Variations in the Origin and Course of Right Hepatic Artery and its Surgical Significance AC01-AC04

Narayana Perumal Mugunthan, Rajendran Kannan, Christilda Felicia Jebakani, Jayaram Anbalagan

Dr. Narayanaperumal Mugunthan,
Associate Professor, Department of Anatomy, Mahatma Gandhi Medical College & Research Institute,
Pillaiyarkuppam, Puducherry, Pincode -607402, India.

Introduction: Variations in the Right Hepatic Artery (RHA) are exceedingly common and these variations are of great importance to surgeons and interventional radiologists. A thorough knowledge of the right hepatic arterial anatomy is mandatory while performing hepatic surgery and hepatic arteriography.

Aim: To find out the variations in the origin and course of the RHA and its surgical significance.

Materials and Methods: This study was conducted in 60 embalmed adult cadavers of both sexes of age group between 50 to 80 years. Abdomen was opened by a linear midline incision extending from the xiphoid process to the pubic symphysis. The origin of RHA from the proper hepatic artery was traced. The presence of aberrant right hepatic arteries -replaced and accessory were noted. The source of origin of accessory or replaced RHA arising from the superior mesenteric artery (SMA), right renal artery and inferior mesenteric artery was traced. The course of normal and aberrant RHA from its origin to the entrance into the right lobe of the liver was followed and structures related to it were noted.
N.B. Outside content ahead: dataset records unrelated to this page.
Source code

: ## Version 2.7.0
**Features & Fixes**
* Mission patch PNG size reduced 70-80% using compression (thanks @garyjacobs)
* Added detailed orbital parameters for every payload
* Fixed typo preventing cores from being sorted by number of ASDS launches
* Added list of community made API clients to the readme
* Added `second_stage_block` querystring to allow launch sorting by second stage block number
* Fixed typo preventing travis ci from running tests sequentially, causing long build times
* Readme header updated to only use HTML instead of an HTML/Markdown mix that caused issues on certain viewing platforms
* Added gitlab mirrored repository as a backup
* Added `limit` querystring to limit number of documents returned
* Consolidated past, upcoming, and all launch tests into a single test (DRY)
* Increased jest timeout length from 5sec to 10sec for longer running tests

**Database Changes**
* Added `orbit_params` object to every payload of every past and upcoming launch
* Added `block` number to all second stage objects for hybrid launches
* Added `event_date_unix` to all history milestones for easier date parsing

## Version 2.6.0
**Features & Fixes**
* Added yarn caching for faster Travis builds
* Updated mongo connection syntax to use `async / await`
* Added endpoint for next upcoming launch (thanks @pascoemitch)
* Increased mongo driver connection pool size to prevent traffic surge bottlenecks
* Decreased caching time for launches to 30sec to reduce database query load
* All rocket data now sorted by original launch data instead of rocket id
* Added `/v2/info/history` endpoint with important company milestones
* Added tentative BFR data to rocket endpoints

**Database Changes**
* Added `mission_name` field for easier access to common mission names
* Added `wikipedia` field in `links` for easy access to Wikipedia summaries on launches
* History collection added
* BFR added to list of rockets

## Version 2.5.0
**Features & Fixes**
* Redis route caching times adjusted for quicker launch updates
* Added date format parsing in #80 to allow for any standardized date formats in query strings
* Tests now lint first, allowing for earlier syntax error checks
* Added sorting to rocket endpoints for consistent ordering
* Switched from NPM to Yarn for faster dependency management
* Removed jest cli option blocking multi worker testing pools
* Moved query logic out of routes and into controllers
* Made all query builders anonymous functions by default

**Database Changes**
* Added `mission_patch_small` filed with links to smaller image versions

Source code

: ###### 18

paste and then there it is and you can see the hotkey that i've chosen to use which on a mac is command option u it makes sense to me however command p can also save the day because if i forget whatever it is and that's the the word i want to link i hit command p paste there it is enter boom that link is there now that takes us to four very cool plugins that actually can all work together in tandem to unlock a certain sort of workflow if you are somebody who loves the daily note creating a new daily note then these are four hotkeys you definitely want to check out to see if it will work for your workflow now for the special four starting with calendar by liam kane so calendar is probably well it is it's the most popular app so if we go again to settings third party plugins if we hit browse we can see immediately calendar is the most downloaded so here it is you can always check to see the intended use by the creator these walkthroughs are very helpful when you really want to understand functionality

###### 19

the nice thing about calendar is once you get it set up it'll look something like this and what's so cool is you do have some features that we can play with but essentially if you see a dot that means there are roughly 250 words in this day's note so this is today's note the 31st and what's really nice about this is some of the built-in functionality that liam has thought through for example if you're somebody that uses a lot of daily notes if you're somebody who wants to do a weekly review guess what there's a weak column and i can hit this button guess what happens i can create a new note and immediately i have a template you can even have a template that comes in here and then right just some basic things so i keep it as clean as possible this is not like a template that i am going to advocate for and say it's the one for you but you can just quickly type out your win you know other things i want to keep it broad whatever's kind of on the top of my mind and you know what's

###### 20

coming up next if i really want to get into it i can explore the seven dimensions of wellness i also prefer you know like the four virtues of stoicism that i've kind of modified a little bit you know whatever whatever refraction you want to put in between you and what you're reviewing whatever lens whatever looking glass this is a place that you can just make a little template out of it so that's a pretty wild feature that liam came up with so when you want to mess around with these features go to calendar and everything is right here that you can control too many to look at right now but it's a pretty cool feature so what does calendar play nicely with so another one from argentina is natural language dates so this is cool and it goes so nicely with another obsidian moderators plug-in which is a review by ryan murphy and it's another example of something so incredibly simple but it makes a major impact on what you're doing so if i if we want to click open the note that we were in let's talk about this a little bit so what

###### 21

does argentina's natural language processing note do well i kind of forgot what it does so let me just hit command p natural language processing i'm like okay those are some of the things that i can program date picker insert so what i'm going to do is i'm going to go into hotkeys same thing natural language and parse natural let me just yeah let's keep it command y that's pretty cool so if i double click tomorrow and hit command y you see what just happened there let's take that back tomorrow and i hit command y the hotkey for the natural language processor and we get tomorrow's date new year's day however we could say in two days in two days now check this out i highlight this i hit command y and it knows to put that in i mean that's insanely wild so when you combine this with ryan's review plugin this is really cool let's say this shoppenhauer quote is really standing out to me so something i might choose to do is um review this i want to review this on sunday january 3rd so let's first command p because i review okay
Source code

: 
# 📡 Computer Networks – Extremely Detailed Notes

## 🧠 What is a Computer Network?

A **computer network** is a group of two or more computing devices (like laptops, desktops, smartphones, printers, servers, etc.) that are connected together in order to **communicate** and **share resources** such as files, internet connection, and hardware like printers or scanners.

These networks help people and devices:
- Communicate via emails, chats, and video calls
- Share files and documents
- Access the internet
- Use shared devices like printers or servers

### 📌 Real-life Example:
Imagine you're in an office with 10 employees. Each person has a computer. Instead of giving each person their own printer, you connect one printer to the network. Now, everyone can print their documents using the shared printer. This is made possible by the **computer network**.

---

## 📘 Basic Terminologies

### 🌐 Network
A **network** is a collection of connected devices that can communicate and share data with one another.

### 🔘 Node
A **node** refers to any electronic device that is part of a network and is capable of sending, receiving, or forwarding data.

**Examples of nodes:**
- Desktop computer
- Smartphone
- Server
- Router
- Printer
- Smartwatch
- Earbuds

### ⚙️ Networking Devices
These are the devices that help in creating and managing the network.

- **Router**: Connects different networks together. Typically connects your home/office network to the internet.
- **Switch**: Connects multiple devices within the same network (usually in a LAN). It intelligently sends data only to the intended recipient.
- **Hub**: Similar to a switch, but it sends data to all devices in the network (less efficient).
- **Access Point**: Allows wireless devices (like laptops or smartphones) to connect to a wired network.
Results: The RHA mostly originated from the main trunk of the proper hepatic artery in 52 specimens (86.6%). Presence of aberrant RHA was found in 8 specimens (13.3%). Among 8 specimens of aberrant RHA, replaced RHA arising from SMA was found in 5 specimens (8.3%) and accessory RHA arising from SMA was observed in 3 specimens (5%). In 86.6% of specimens, the RHA coursed dorsal to the duct system to enter the Calots triangle. In 8.3% of specimens, the RHA coursed ventral to duct system to reach the Calots triangle. The caterpillar like loop of the RHA was found in two specimens (3%). The replaced and accessory RHA (13.3%) arising from the SMA had a course dorsal to duct system to reach the Calots triangle.

Conclusion: Right hepatic artery is subject to anatomical variation in its origin and course. Our study identified the variations in the origin and course of right hepatic artery. Adequate knowledge of these variations would be of incredible help to the hepatobiliary surgeon and interventional radiologist.